CONGRESSO RESIDENZIALE ECM

XXVIII Congresso Nazionale SITOP

LE MALATTIE OSSEE NEI QUADRI SINDROMICI, METABOLICI E CONGENITO RARI: APPROCCIO MULTIDISCIPLINARE IN ETA’ PEDIATRICA.

L’ORTOPEDICO E IL POLITRAUMA DEL BAMBINO
1-3 ottobre 2026§
Villa Romanazzi Carducci

Presidente del Congresso
Dr.ssa Daniela Dibello

Presidenti Onorari
Prof. Biagio Moretti, Prof. Giuseppe Solarino

Coordinatore Scientifico
Dr. Antonio Colella

Segreteria Scientifica
Carlo Amati, Giuseppe Carluccio, Cosimo Del Vecchio, Angelo Di Giovanni Filippo Maurizio Matarazzo, Maria Paola Miolla
Marcella Salvemini

Villa Romanazzi Carducci, Bari
DAL 01/10/2026
AL 03/10/2026

RESPONSABILI SCIENTIFICI

  • Daniela Dibello
  • Biagio Moretti
  • Giuseppe Solarino
  • Antonio Colella

Informazioni Generali

Professioni

  • Medico chirurgo

Specializzazioni Accreditate

  • Ortopedia e traumatologia
  • Pediatria

Organizzatore

Intermeeting Sud

PROGRAMMA

Il tema dell’approccio multidisciplinare alle malattie ossee rare in età pediatrica è molto attuale. Di molte malattie si inizia a conoscere infatti, nell’ultimo decennio, la causa genetica, e lo screening neonatale precoce delle malattie rare a tutta la popolazione porta ad una diagnosi precoce delle stesse. Vengono  proposte  nuove  terapie geniche in grado di stravolgere gli ormai obsoleti trattamenti ortopedici pediatrici. Ecco quindi che per affrontare nel miglior modo possibile queste patologie complesse, attorno al bambino affetto da malattia osse in quadri sindromici o metabolici si devono avvicendare il pediatra, il medico di laboratorio, il radiologo, il genetista, l’endocrinologo, l’ortopedico, lo psicologo, il fisiatra, il fisioterapista, il tecnico ortopedico, e altri ancora. Tali patologie rappresentano delle grandi sfide atte a poter portare i piccoli pazienti ad avere un decorso e ad una crescita i più fisiologici possibili, per migliorare la loro qualità di vita. E’ necessario inoltre in questo ambito un continuo aggiornamento scientifico, poiché le scoperte e le nuove terapie emergono frequentemente. Un team multidisciplinare che condivide le conoscenze e si aggiorna costantemente può garantire un trattamento all’avanguardia per questi bambini.

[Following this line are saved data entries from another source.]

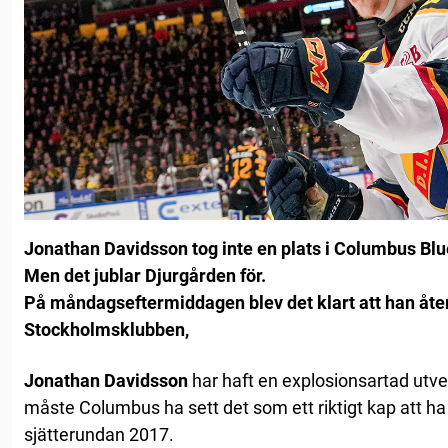
Jonathan Davidsson tog inte en plats i Columbus Bl
Men det jublar Djurgården för.
På måndagseftermiddagen blev det klart att han åter
Stockholmsklubben,
Jonathan Davidsson
har haft en explosionsartad utve
måste Columbus ha sett det som ett riktigt kap att h
sjätterundan 2017.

Il politrauma pediatrico è una condizione complessa, poiché i bambini presentano caratteristiche anatomiche, fisiologiche e psicologiche diverse rispetto agli adulti. Prioritarie sono la stabilizzazione di altre lesioni traumatiche, come danni ai tessuti molli, alle strutture vascolari e nervose, alle articolazioni e agli organi interni, che richiedono un trattamento tempestivo e preciso, poiché l’omeostasi del bambino politraumatizzato è più precaria  e prossima a scompensarsi rispetto a quella dell’adulto. L’approccio multidisciplinare è essenziale, coinvolgendo anestesisti, chirurghi generali, neurochirurghi e altre figure mediche, per garantire il miglior esito possibile per il bambino. Dal punto di vista ortopedico, è fondamentale considerare che le ossa dei bambini sono ancora in fase di crescita, con un rischio maggiore di deformità permanenti e danni alla crescita ossea se non trattati adeguatamente,  per il possibile coinvolgimento delle cartilagini di accrescimento. Verranno considerate le ultime evidenze scientifiche, le linee guida e le migliori pratiche nel trattamento del politrauma pediatrico, con l’obiettivo di migliorare la gestione e i risultati clinici nei bambini che affrontano traumi complessi, con il focus sulle sfide specifiche legate all’età evolutiva, nonché sugli sviluppi tecnologici e sulle innovazioni nel trattamento ortopedico pediatrico.